The flamingo – pink, elegant, absurdly photogenic – became the face of Albanian defiance. Protesters flooded Tirana’s streets carrying inflatable flamingos and signs reading “Flamingo Revolution.” The movement spread to the southern coast, then to the Albanian diaspora, with demonstrations outside the European Parliament in Brussels and in Berlin, Milan, Toronto, and New York.
Students, environmentalists, ordinary citizens…none of them, apparently, the kind of people Rama feels he was voted in to govern. “We are getting bigger and we are here until he resigns,” said student Albano Lushi. “Not only for biodiversity but for every injustice we face.”
That last sentence is important, because this is no longer, as you might have guessed, just about flamingos.
Edi Rama has been in power since 2013. In that time, he has cultivated a brand: the reformist, the moderniser, the artist-statesman who would drag Albania from the wreckage of communist isolation into the European Union. He speaks in grand gestures, his office looks like a gallery, and he wears black T-shirts and white sneakers to convey approachability.
But beneath the aesthetic lies a record that Albanians have grown weary of: persistent corruption, lack of government transparency, and a governing style that has always prioritised top-down deals over bottom-up accountability. The nightly demonstrations in Tirana are not just about a resort. They are a verdict on over a decade of rule that promised transformation and delivered patronage.
When Rama offered to meet with protesters to “discuss solutions,” activists rejected the offer outright. Their precondition: remove the construction equipment and restore the damaged habitats before any conversation takes place. Rama declined. Dialogue, in his worldview, appears to mean telling people why they are wrong.

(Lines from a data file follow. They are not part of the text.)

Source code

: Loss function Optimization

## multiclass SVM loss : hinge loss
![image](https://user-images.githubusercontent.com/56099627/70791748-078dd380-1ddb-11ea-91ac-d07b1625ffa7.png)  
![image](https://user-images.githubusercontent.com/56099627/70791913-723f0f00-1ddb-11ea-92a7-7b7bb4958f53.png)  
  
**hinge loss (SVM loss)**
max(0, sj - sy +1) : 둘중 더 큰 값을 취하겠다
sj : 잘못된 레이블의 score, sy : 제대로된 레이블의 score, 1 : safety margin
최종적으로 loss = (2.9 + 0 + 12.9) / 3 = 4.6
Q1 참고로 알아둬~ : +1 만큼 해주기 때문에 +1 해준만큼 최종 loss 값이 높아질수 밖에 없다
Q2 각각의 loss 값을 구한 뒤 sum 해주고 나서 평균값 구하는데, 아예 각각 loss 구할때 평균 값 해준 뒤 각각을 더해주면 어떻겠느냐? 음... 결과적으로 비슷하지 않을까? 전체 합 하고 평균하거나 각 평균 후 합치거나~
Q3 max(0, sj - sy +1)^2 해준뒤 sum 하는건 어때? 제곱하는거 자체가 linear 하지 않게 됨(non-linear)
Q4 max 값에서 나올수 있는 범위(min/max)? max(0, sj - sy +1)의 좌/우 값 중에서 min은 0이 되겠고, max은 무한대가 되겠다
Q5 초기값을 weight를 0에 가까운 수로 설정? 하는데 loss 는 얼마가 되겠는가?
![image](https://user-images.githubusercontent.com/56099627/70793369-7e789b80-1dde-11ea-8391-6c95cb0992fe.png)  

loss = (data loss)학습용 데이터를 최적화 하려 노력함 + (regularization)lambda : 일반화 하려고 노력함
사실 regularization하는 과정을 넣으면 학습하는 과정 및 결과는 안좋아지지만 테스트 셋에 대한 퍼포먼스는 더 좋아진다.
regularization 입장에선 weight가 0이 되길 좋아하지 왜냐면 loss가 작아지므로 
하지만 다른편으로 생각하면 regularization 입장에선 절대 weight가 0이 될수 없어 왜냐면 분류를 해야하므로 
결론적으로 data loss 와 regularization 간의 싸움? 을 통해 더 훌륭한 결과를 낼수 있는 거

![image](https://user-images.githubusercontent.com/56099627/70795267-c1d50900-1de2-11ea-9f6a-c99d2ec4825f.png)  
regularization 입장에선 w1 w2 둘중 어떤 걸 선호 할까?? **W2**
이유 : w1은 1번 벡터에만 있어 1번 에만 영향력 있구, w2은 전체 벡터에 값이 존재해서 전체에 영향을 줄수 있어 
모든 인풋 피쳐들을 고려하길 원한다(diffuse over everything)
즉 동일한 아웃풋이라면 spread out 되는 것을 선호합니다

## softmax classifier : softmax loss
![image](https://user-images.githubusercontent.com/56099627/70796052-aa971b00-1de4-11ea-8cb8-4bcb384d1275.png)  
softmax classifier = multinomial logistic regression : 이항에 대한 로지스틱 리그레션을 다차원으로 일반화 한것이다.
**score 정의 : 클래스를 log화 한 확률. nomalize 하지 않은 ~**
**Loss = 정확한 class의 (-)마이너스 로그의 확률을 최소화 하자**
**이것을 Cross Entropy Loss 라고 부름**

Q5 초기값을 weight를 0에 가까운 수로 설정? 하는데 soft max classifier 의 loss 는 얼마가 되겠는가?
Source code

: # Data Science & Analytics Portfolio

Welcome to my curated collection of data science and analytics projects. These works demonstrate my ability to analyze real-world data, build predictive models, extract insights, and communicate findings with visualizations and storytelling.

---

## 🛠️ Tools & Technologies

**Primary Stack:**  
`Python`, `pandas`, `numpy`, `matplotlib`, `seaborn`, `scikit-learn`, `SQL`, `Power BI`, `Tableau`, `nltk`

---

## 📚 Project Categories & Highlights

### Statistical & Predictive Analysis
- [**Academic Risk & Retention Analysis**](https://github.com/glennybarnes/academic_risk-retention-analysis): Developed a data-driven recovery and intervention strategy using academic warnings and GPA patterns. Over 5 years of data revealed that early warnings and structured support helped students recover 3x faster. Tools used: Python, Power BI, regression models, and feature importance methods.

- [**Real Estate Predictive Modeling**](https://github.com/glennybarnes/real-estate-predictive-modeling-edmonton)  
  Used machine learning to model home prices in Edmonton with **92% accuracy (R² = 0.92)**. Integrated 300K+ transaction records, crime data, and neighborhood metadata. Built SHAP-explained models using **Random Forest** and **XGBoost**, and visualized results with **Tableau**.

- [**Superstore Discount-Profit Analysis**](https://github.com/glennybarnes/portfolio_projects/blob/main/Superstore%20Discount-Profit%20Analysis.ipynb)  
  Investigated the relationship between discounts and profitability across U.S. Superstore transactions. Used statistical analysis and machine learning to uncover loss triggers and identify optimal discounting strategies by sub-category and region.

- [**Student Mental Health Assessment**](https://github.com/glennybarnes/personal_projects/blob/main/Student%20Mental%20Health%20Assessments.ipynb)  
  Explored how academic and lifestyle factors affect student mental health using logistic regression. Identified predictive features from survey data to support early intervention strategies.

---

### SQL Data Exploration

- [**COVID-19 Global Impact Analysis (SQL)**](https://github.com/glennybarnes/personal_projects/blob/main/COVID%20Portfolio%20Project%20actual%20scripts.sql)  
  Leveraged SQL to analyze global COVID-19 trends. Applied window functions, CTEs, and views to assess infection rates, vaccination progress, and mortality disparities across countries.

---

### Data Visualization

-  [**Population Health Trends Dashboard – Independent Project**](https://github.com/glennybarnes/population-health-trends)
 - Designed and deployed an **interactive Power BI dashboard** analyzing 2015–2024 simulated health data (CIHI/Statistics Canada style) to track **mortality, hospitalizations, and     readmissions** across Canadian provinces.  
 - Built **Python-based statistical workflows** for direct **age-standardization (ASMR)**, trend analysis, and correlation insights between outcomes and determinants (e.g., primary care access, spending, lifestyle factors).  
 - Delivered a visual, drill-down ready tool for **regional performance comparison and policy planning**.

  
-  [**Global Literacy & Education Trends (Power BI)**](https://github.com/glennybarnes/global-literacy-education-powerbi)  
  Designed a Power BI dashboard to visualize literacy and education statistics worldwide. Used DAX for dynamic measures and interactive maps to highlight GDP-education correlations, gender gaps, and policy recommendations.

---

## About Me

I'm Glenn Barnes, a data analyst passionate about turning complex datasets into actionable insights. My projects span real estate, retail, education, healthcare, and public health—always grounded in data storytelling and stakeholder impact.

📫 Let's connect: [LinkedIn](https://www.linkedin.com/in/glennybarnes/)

“From start to finish there has been a total lack of transparency,” said Aleksandr Trajce, executive director of the Protection and Preservation of Natural Environment in Albania. He is not an extremist. He is not a foreign agent. He is an environmentalist describing what he observed.
Here is perhaps the most stunning detail in this entire affair: as of this week, no environmental impact assessment for the Vjosa-Narta project has been completed. Rama confirmed this himself, noting almost casually that it would be done “in parallel with the developments.”
Read that again: Bulldozers are moving, sand dunes have been torn up, a protected ecosystem is being physically altered. But, the assessment of whether any of this is environmentally acceptable has not yet been conducted.
In any EU member state, this sequence of events would be illegal. Albania is a candidate country, supposedly aligning its standards with European norms as part of its accession process. Yet its prime minister sees no contradiction in fast-tracking construction on protected land before basic environmental due diligence is complete, and then reassuring the European Commission that he is “very proud” of Albania’s wildlife record.
Rama’s defence of the project ultimately rests on one argument: that big dreams attract controversy, that his critics lack vision, and that history will vindicate him.
“It’s a big dream and big dreams have always faced controversy,” he said.

It is worth noting who benefits from this particular dream. Not the flamingos, nor the monk seals, not even the Albanian families who live on and near that coastline or the students in Tirana who marched for six consecutive nights. The primary beneficiaries are a private equity firm controlled by the son-in-law of a sitting American president, and a prime minister who gets to claim that €5 billion in investment arrived on his watch.
Rama was right about one thing: this will indeed be a beautiful project. Luxury resorts always are…for the people who can afford them.
For everyone else, the flamingos included, the view may be considerably less appealing.